The leader can also very quickly and spontaneously create a yes/no poll for the participants, which is a quick way to test or solidify agreement without disturbing the flow of the meeting. (I think brainstorming activities as being somewhat between daily collaborative work and a bit more formal meeting. For these we have tools for quickly creating and working with stickies, arrangements of topics, and multi-choice/multi-vote polls, too. Again, it’s handy to use the same environment for all these different forms of activity so that the results are there to be made use of in other activities.)
A lot of this stuff is available in specialized 2D meeting software, but I find those to be too restrictive. Part of the problem is that in some cases, you can only follow-the-leader. If you’re not the leader in software oriented towards group sales presentations, the most you can ever do is to text-chat a question. But more than that, even if I were allowed to do more, there simply isn’t that much to do. You don’t get the natural free-form interactive experience that a virtual world or telepresence system allows. But unlike the high-end telepresence systems, a virtual world does let your avatar do things that you cannot readily do in the physical world. So the idea is that when it is appropriate, to include but not require everything that’s possible in any meeting system.

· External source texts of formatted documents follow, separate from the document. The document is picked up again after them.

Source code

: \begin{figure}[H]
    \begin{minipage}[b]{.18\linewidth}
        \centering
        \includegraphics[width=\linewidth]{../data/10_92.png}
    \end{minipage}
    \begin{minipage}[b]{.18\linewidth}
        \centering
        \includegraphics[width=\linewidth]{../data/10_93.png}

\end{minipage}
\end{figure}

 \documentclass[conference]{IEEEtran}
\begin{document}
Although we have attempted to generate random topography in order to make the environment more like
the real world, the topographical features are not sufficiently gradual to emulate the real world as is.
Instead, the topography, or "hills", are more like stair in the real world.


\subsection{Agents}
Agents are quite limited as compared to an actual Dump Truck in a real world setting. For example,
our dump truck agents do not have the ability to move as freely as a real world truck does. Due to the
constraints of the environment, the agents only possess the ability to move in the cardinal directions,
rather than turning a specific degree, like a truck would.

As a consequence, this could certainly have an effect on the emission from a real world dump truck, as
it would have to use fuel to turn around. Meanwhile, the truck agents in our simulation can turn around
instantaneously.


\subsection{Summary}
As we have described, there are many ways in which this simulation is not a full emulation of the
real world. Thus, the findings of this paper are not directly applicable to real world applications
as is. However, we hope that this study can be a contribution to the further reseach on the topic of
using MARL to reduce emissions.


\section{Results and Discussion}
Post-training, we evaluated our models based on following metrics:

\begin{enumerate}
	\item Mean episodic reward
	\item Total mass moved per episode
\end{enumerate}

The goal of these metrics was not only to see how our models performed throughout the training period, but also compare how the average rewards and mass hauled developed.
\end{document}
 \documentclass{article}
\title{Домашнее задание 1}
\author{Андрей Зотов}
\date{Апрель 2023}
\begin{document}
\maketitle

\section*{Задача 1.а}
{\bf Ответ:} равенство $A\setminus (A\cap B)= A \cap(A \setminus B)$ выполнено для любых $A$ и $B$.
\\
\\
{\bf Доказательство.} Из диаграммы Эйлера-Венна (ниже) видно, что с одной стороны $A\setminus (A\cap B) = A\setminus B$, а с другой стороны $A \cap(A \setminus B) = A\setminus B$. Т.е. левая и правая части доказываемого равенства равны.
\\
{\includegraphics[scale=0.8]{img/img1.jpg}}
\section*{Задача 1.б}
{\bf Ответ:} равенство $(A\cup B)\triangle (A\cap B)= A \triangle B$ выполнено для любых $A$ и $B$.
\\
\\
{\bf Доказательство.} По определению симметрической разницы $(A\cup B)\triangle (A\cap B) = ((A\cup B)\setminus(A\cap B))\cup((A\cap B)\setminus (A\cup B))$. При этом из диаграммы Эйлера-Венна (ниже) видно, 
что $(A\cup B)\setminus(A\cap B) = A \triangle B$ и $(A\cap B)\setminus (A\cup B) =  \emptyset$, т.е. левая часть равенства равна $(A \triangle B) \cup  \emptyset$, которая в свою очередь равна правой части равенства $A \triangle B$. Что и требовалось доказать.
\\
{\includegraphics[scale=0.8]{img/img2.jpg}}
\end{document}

This is fascinating. I like the part about people feeling less tired when their avatars can sit.
I’ve heard that at the Academy Awards show, there are professional seat-fillers who temporarily occupy the seats of anybody in the audience who steps out for a smoke or to use the rest room (so that there won’t be empty seats when the television cameras scan the audience). I wonder if you’re going to have to come up with a way to handle that situation also?
Indeed, I could see someone wanting seat-fillers at a virtual event (http://wetmachine.com/i…) that was open to the press.
It turns out that we do have internal technology that would work for that. For testing purposes, we have the ability to raise an arbitrary size crowd of robot users. (We rent virtual user machines on one of the commercial cloud computing platforms, and run the client application on each. Then we have a setting that makes that user run through a randomly timed set of random actions.) Both pictures above are using that technology, with the latter “Magritte” image being an early version when something went a little wrong. Notice that the names of the “users” in the first picture are “extraNN”? I also used “the crowd” to film http://wetmachine.com/i… from the comfort of my back patio with one laptop and no one else involved.
In the first picture, above, the meeting leader summoned everyone to come to a particular spot. If that spot had been an auditorium mostly filled with seats (of “real” avatars or robots), as many robots as would fit would have taken the empty seats.